Throwaway65131 · 15/10/2025 20:33

JRM17 · 15/10/2025 19:20

I think it's a bit unrealistic and unreasonable to ask him to never eat those foods just because you can't. I'm assuming u can be in a restaurant where they serve fish otherwise you would never eat out. Just don't kiss him after. My friends husband is severely allergic to peanuts but she loves them so on the occasion she eats them out she just sleeps in the spare room for the night. If he's making all those compromises for you surely you can make some for him.

Compromises like risk hospitalisation or even death from cross-contact - from the air or from a door handle etc??

DrinkFeckArseBrick · 15/10/2025 20:34

Given the severity of your allergy and the fact you've had a reaction before to something he has eaten 8 hours prior, and it was his own decision to avoid these foods to keep you safe - yanbu.

She is the one being controlling trying to insist he eats the same as her, that's the weird thing! How have you responded OP? I hope that he has messaged her back to say its his choice, and to leave you alone and stop making a huge drama over what he chooses to eat or not!

Throwaway65131 · 15/10/2025 20:35

Roadtrippingroundgreece · 15/10/2025 20:24

Oh my gosh, do people on this thread and your MIL not realise that if there was cross contamination it could KILL YOU.

I’ve found that people are so weird about allergies, and get angry at other people for having them.
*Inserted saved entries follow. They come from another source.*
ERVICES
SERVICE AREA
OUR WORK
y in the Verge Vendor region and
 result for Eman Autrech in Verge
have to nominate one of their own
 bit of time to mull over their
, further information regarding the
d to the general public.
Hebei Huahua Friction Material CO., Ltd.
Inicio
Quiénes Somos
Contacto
I’ve definitely had to call people out on it before, like someone saying it was selfish of someone with a nut allergy to travel as it meant others couldn’t eat nuts on planes. WTF! I would also absolutely give up something I loved for my partner - it would be hard but what is the alternative?
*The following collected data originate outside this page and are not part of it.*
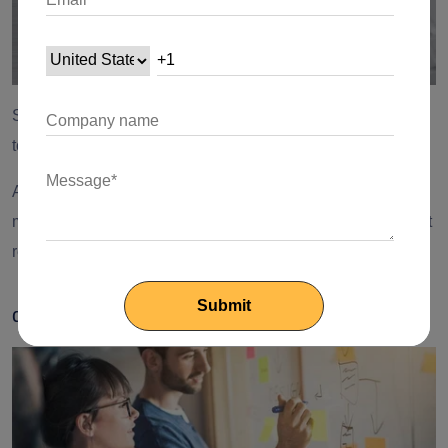
Set priorities and key responsibilities as it will contribute
towards KPI.
Apply the
80/20 rule
and focus on the tasks that will bring in
maximum returns. Measure the ROI and determine the least
resistance path.
d) Revitalize Business Focus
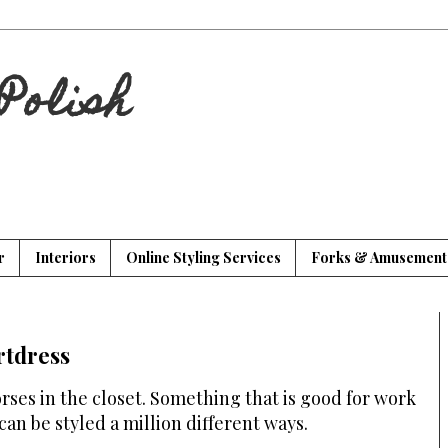
Polish
r
Interiors
Online Styling Services
Forks & Amusement
rtdress
ses in the closet. Something that is good for work
 can be styled a million different ways.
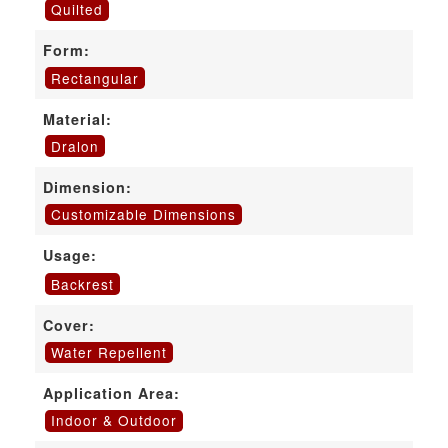
Quilted
Form:
Rectangular
Material:
Dralon
Dimension:
Customizable Dimensions
Usage:
Backrest
Cover:
Water Repellent
Application Area:
Indoor & Outdoor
I think respond to his mother saying that you are severely allergic and it could kill you and he has chosen to give this food up because he loves you and doesn’t want you to die.

I’ve seen similar posts where people have said they should be allowed to eat what they want on a plane and the person with the allergy should have an epi pen then - like that somehow makes it ok, absolutely no understanding whatsoever of the dangers.

Mygosh · 15/10/2025 20:39

MIL needs educating on this. Perhaps she is ignorant of the consequences. You are definitely not controlling.

Make sure she is aware of the facts so she doesn't put you at risk.

Sunholidays · 15/10/2025 20:43

mermaidproblems · 15/10/2025 17:35

It was his decision I didn’t tell him he had to give them up. He knew we would never have those foods in the house . If he did want to eat them he would just have to keep away from me for maybe 24 hours afterwards, I had a reaction previously approximately 8 hours after he ate fish at lunchtime when we first knew each other and he had showered and brushed teeth but still there must have been some trace of it. He said it’s easier and safer to just avoid it and it does make me feel less worried knowing that but obviously it’s choice.

It was his decision I didn’t tell him he had to give them up.

That's not what your OP title says

Branleuse · 15/10/2025 20:45

Id reply to her "Pauline, im actually really shocked that you are encouraging him to eat fish and chips when i almost died from kissing him the last time, and now youre calling me controlling. I thought we got on ok, but clearly not if you want me dead".